On this week’s episode we hear from Guy Salter about London Craft Week, the capital-wide festival celebrating talented makers from all over Britain and around the globe, opening on Monday 9th May.  We also chat to Rosalind McKever about the extraordinary craft down the ages that’s gone into menswear.  Fashioning Masculinities,  in partnership with Gucci,  is on at the V & A until November and culminates in a celebratory ‘Finale Room’ showcasing three fabulous outfits – the tuxedo gown by Christian Siriano that Billy Porter wore to the Oscars, the Alessandro Michele for Gucci gown and tailored jacket worn by Harry Styles on the cover of Vogue and the Ella Lynch wedding dress worn by Bimini Bon Boulash in Ru Paul’s Drag Race. No-one is more knowledgeable or passionate about the glories of craft than Guy and he provides the perfect guide to all that’s on offer this week, from learning about silk weaving with the Queen of Malaysia to knitting beanies out of upcycled materials.  Along the way, Pimlico Road will be open to all, Design Centre Chelsea Harbour hosts Artefact, an opportunity to meet the makers and much, much more. There will be over 300 events celebrating the capital as the global fulcrum of craft, putting craft firmly in the cultural mainstream and encouraging visitors to have the confidence e to assert their individuality and commission bespoke pieces.
This week we’re celebrating Shakespeare’s 458th birthday with Robert McCrum, author of Shakespearean, and Editor-in-Chief at Faber and Faber for nearly 20 years, as well as literary and associate editor of The Observer.   Robert’s enthusiasm is infectious as he guides us through the best of this summer’s stage productions from Gregory Doran’s production of  Richard III at RSC Stratford from 23rd June, to Kathryn Hunter playing King Lear from 10th June and Julius Caesar from 3rd May, both at The Globe. We also chat about Henry V with Kit Harrington, filmed at the Donmar Warehouse and screening in cinemas via National Theatre Live and The Tragedy of Macbeth with Denzel Washington and Frances McDormand. And happy birthday to Ralph Vaughan Williams too, who would be 150 this year. We’re booking: A Sea Symphony by Ralph Vaughan Williams with Hallé Orchestra conducted by Sir Mark Elder at Bridgewater Hall on 30th April To Glorious John conducted by Sir Mark Elder at Bridgewater Hall on 12th May – tune into BBC Radio Three at 7.30 pm to hear the concert live Phantasy Quintet by Ralph Vaughan Williams with Hallé St. Peter’s Chamber Series at Bridgewater Hall on 15th May We’re reading: My Year Off:  Rediscovering Life after a Stroke by Robert McCrum
This week the author Clover Stroud, known for writing ‘about the way life feels’,  talks to us about her new book The Red of my Blood. In it she recounts the year she spent mourning her sister Nell Gifford’s death, who died tragically of cancer aged just 46. The book is described as a Story of Death and Life, and on the podcast Clover describes her idyllic childhood in Wiltshire, which inspired Nell to start the magical Giffords Circus with her husband Toti in 2000. The phenomenally popular Giffords Circus re-opens for its summer tour on 14th April at its home at Fennells Farm near Stroud in Gloucestershire. It will tour England till 22nd September when it will be open at Fennells Farm again until 2nd October. Clover talks about Nell’s vision, her legacy and how the circus is changing and gives us an extraordinarily moving and searingly honest account of her struggle to come to terms with her beloved sister’s death.  Listen in as the podcast is also a valuable lesson in how to react to and behave around people who are grieving. We’re taking a short break till Sunday 24th April. Happy Easter!

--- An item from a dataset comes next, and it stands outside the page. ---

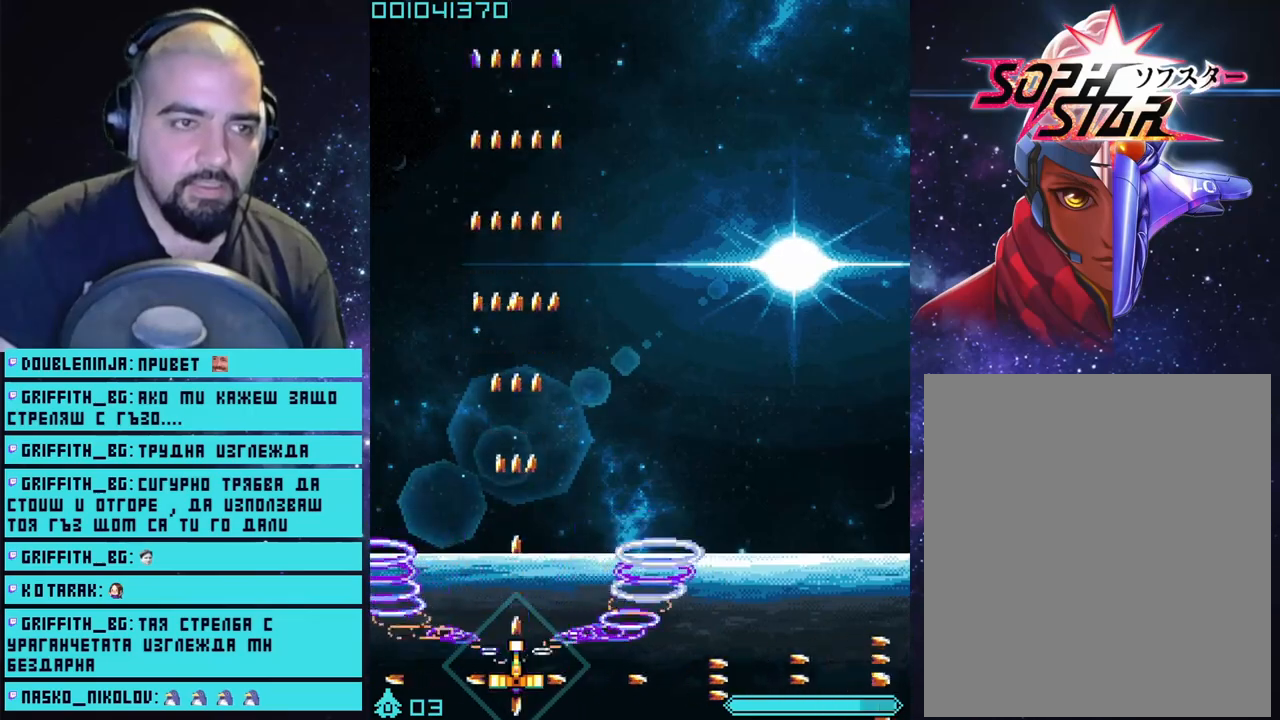
{"buttons": ["CROSS"], "left_stick": "center", "right_stick": "center", "events": []}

This week we’re going on a whirlwind tour of the movies with BAFTA committee member Anna Higgs. She tells us about the BAFTA winning movies, starting with Jane Campion’s The Power of the Dog starring Benedict Cumberbatch and Kenneth Branagh’s Belfast and moving on to Jeymes Samuel’s contemporary Western The Harder they Fall. We discuss some of the winning actors from Will Smith for King Richard, the film about the father of Venus and Serena Williams, Joanna Scanlon for Ali Khan’s After Love and Tony Kotsur, the first deaf male actor to win, for Coda (which means Child of Deaf Adult). We also chat about the inspiring acceptance speech given by Lashana Lynch, for her Rising Star award voted for by the audience, who shot to fame for her role as the next 007 in No Time to Die. We’re airing just before the Oscars so Anna gives us her rundown and predictions on these too – why Andrew Garfield in Lin-Manuel Miranda’s Tick Tick… BOOM! and Olive Coleman in The Lost Daughter are in the running for an Oscar but weren’t nominated for a BAFTA.  We also discuss the smaller films making big waves like animated Danish film Flee and one of Anna’s favourites, Ali & Ava. Listen in, and then head straight out to the cinema or get streaming – we give you enough good movie tips to keep you busy for weeks.

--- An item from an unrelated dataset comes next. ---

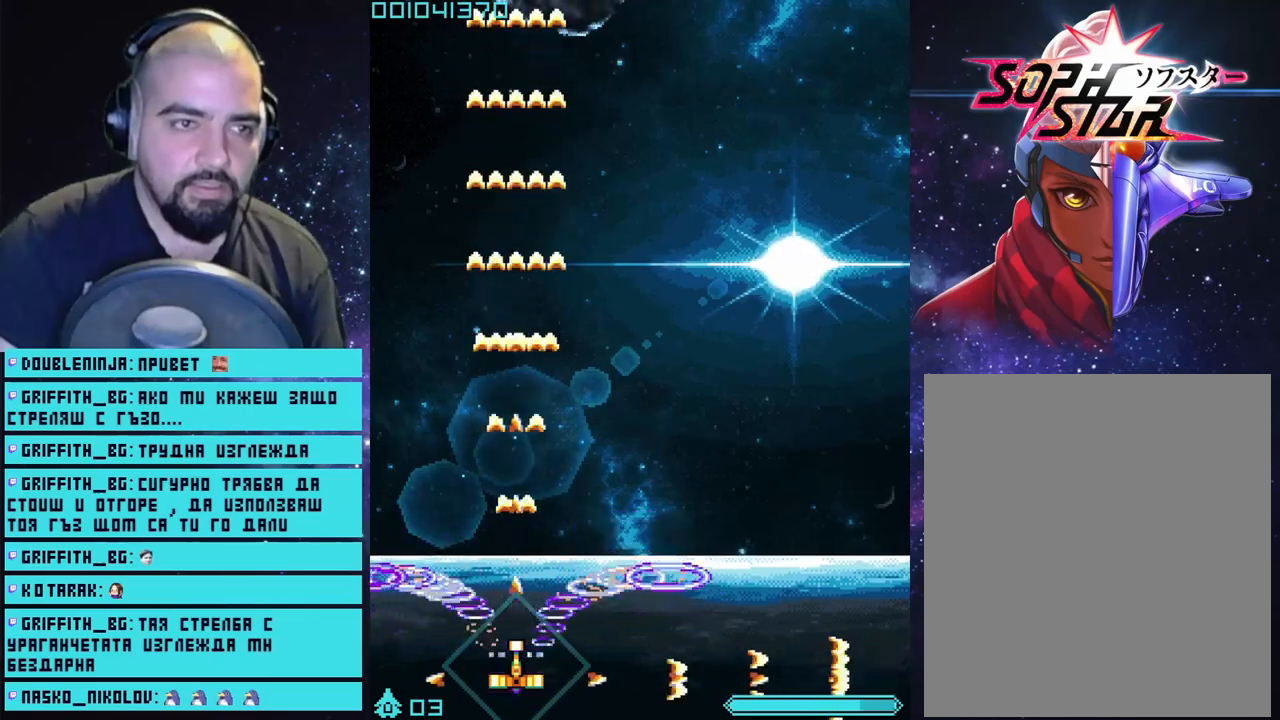
{"buttons": ["CROSS"], "left_stick": "center", "right_stick": "center", "events": []}
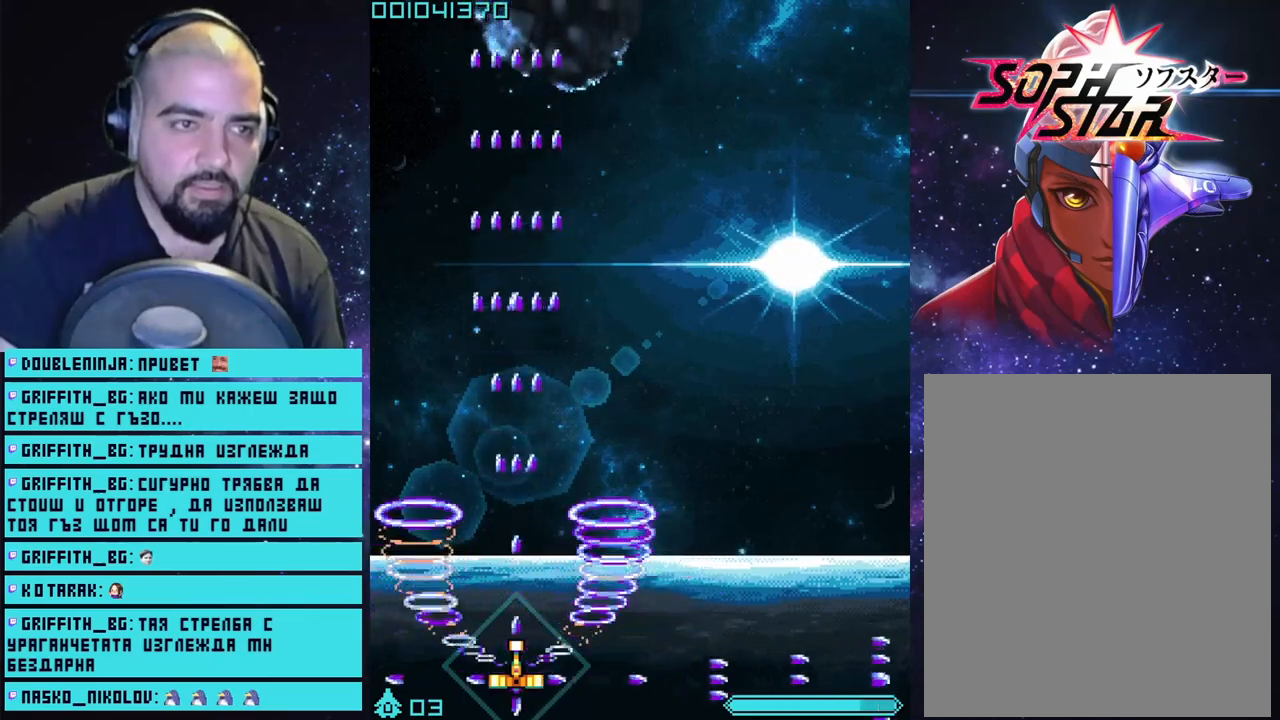
{"buttons": ["CROSS"], "left_stick": "center", "right_stick": "center", "events": []}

This week we celebrate the start of spring by giving you the lowdown on the best of Britain’s wonderful sculpture parks from Chatsworth, Farleys House and the Barbara Hepworth Garden to Forestry England’s woodland sculpture trails and On Form, Europe’s biggest exhibition of stone sculpture opening in Asthall, Oxfordshire in June. No round-up of sculpture parks would be complete without talking about Henry Moore and the magnificent Yorkshire Sculpture Park, celebrating its 45th birthday this year. We chat to Godfrey Worsdale, Director of the Henry Moore Foundation and Dr. Helen Pheby, Head of Curatorial Programming at Yorkshire.  Helen tells us about working on a sculpture exhibition  in Kyiv, Ukraine and the role of sculpture in unifying communities.  We chat about Moore’s extraordinary legacy and what’s in store for visitors at both YSP and  The Henry Moore Studios and Garden in Perry Green, Hertfordshire this summer – definitely both worth a visit.

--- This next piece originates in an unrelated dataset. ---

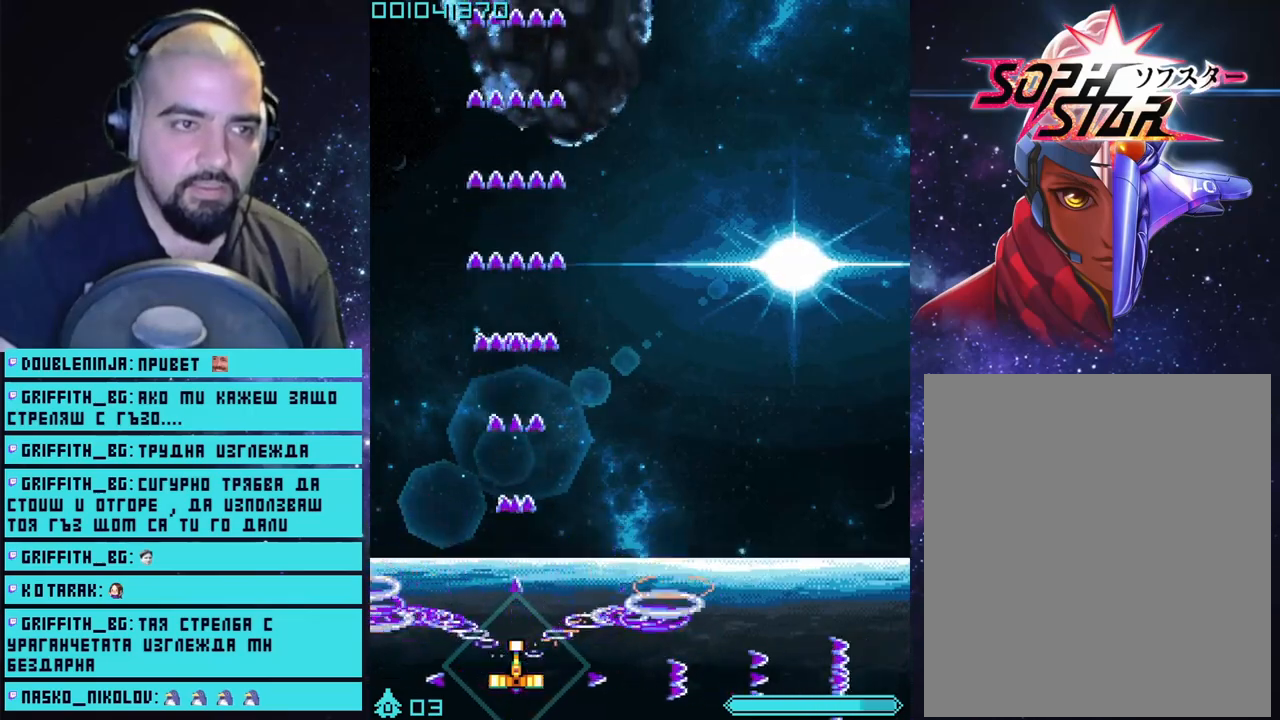
{"buttons": ["CROSS"], "left_stick": "up", "right_stick": "center", "events": [[250, "left_stick", "up"]]}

This week we chat to one of Britain’s best-known artists, the indomitable Tracey Emin. Having wrestled with a particularly brutal and aggressive cancer, she is now setting up a foundation to help artists. In an extraordinarily generous philanthropic gesture, she has bought an Edwardian bath house in Margate and is transforming it into artists’ studios.  ‘I want to give artists everything I never had,’ says Tracey. It’s no secret she had a tough start in life, and she explains to us why that made her so determined to provide artists with clean, warm, safe studios. She’s also going to be drawing on her friends in the art world to visit the studios to teach, inspire and encourage the artists working there. Artists can apply from all over the world, but this is no school for dilettantes – you will have to prove you are truly motivated to take advantage of this once-in-a-lifetime opportunity. Tracey also tells us about a new exhibition at the Carl Freedman Gallery in April.  ‘A Journey to Death’ will comprise giant mono screen prints and self-portraits executed while she was just out of hospital. Plus, she chats away about the joy her two cats bring her – and much much more. Absolutely not to be missed – she is an example of extraordinary courage, resilience and a salutary lesson in how to grab life with both hands and make the most of it.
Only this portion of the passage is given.